When Christie's withdrew Pablo Picasso's portrait of Angel Fernández de Soto just hours before its evening sale of impressionist and modern art last November, it became the scandal of the fall auction season. An eleventh-hour restitution claim had ensnared the sale's star lot, expected to bring $40 million - $60 million, in a legal battle. The painting has since quietly disappeared from the public eye, but this afternoon a court was set to decide whether or not The Sir Andrew Lloyd Webber Art Foundation, which consigned the piece to raise money for charitable purposes, could continue with the sale. Details to come.
On the Friday prior to Christie's Wednesday, November 8th sale, Julius Schoeps, an heir to the portrait's original owner, filed suit in U.S. District Court claiming rightful ownership. The Nazis, Schoeps argued, had forced his great uncle, the Jewish banker Paul von Mendelssohn-Bartholdy, to sell the Picasso when they destroyed his fortune.

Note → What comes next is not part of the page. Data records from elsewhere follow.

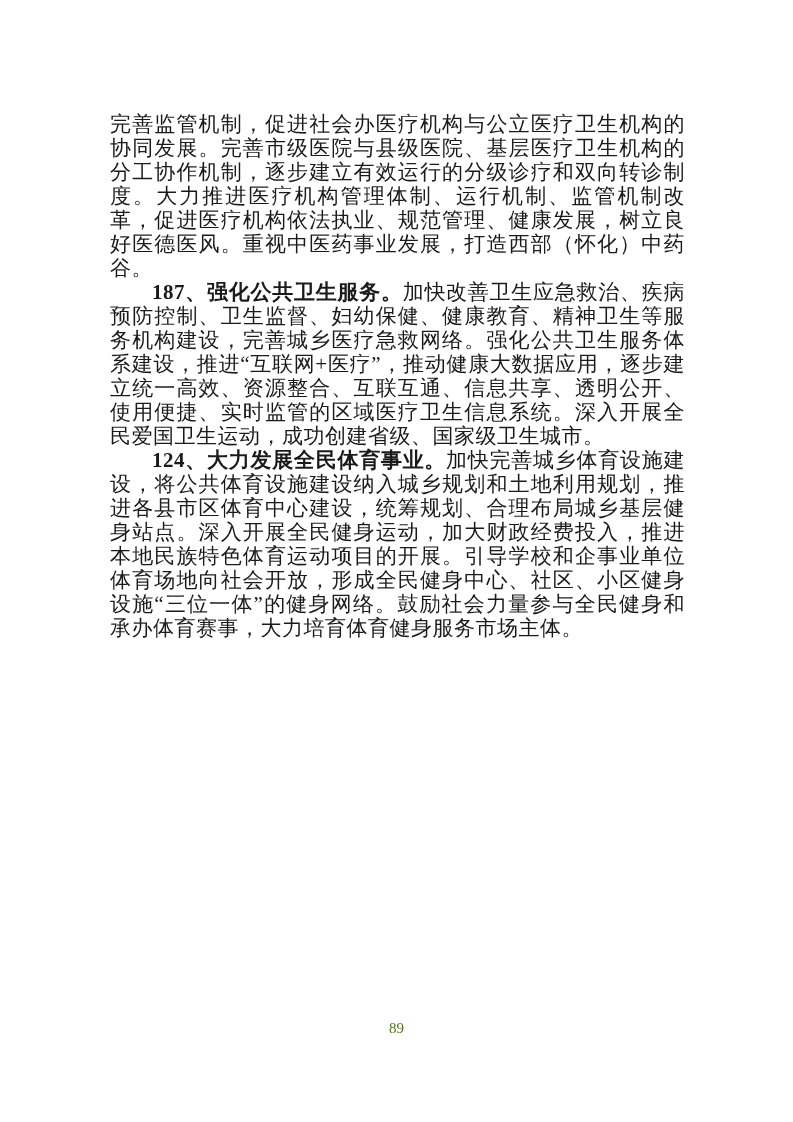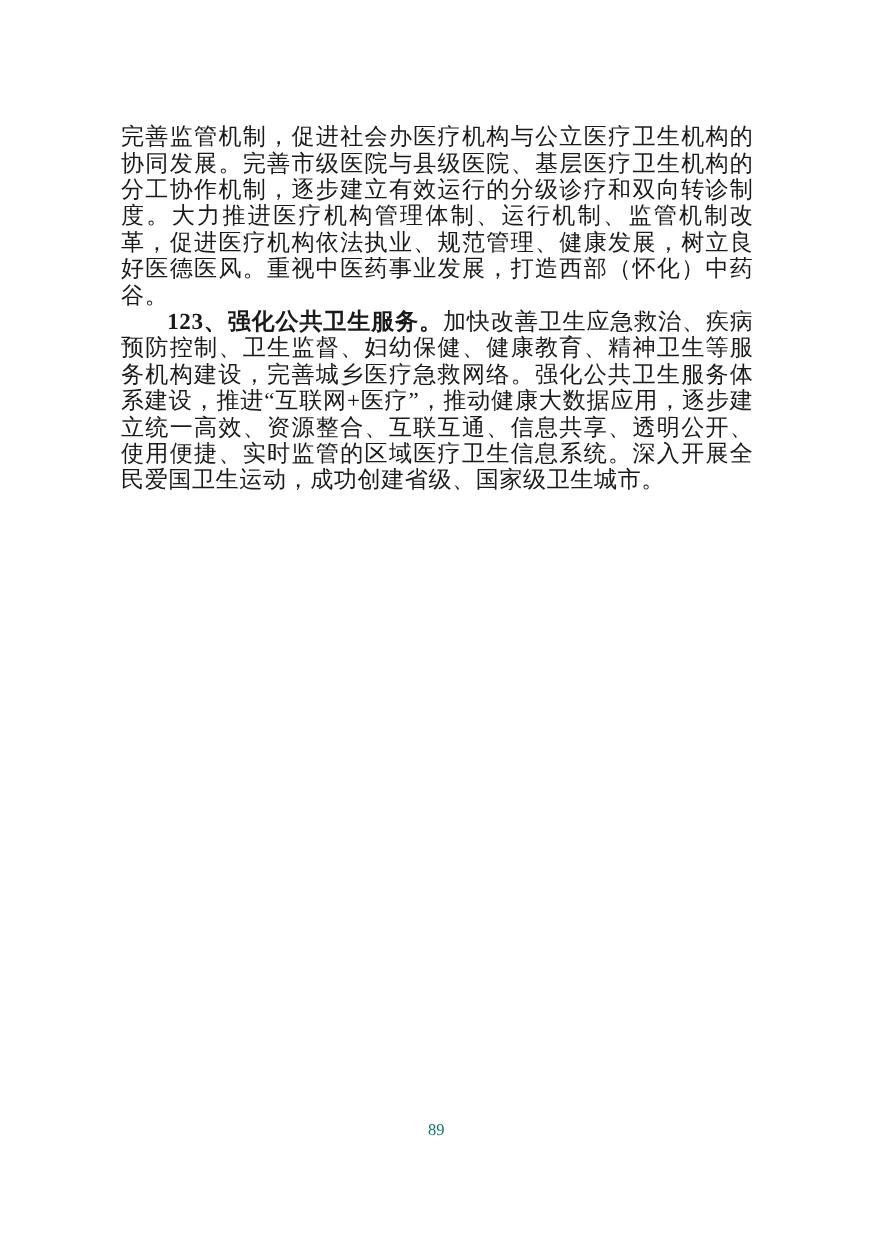"123、强化公共卫生服务。" span.heading { text: 123 -> 187 }
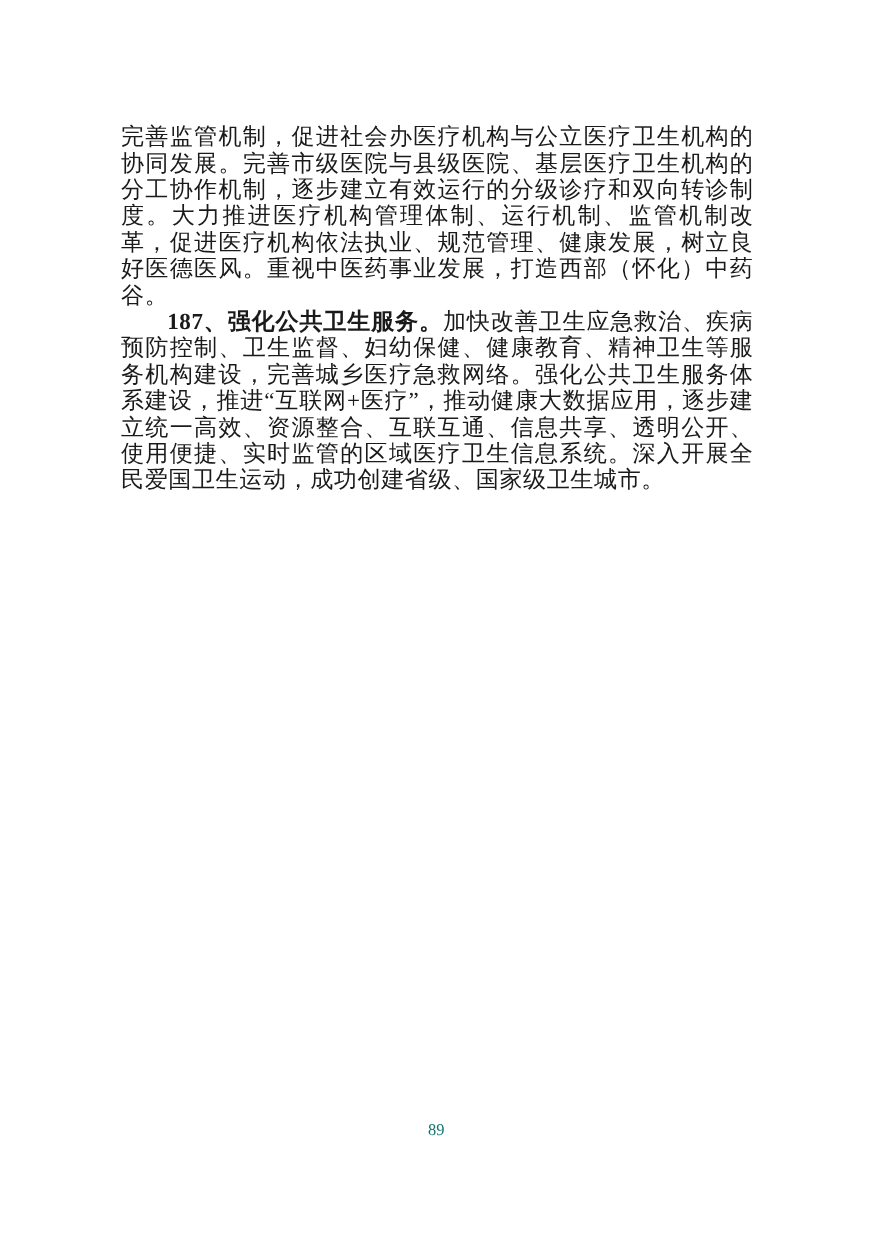"124、大力发展全民体育事业。加快完善城乡体育设施建设，将公共体育设施建设纳入城" p.para { html: none -> <p> <span>124、大力发展全民体育事业。</span><span>加快完善城乡体育设施建设，将公共体育设施建设纳入城乡规划和土地利用规划，推进各县市区体育中心建设，统筹规划、合理布局城乡基层健身站点。深入开展全民健身运动，加大财政经费投入，推进本地民族特色体育运动项目的开展。引导学校和企事业单位体育场地向社会开放，形成全民健身中心、社区、小区健身设施“三位一体”的健身网络。鼓励社会力量参与全民健身和承办体育赛事，大力培育体育健身服务市场主体。</span> </p> }
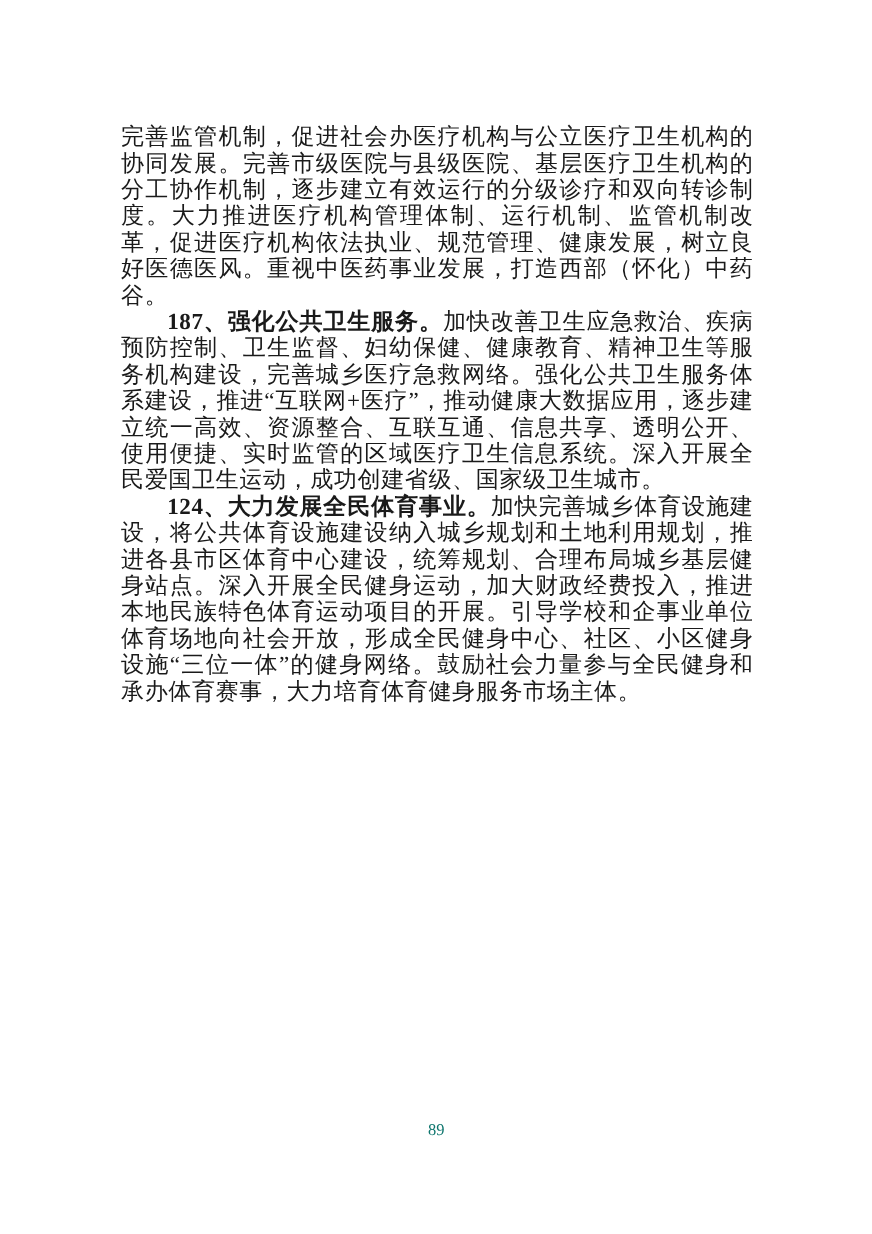"89" .page-number { color: #0f766e -> #4d7c0f }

Although the judge refused to block the sale on account of a jurisdictional technicality, Christie's decided to pull the evening's headliner, contending that while the sale was a legal transaction, a cloud of doubt had been cast upon the painting.
Picasso and Fernández de Soto became friends in Barcelona, and the artist's portrait of the dandy, also known as The Absinthe Drinker, is regarded as one of the most important works from his Blue Period. It depicts Fernández de Soto in a moment of introspection characteristic of the moody works the artist painted between 1902 and 1904. Lloyd Webber acquired the piece from Sotheby's New York in 1995 for just over $29 million.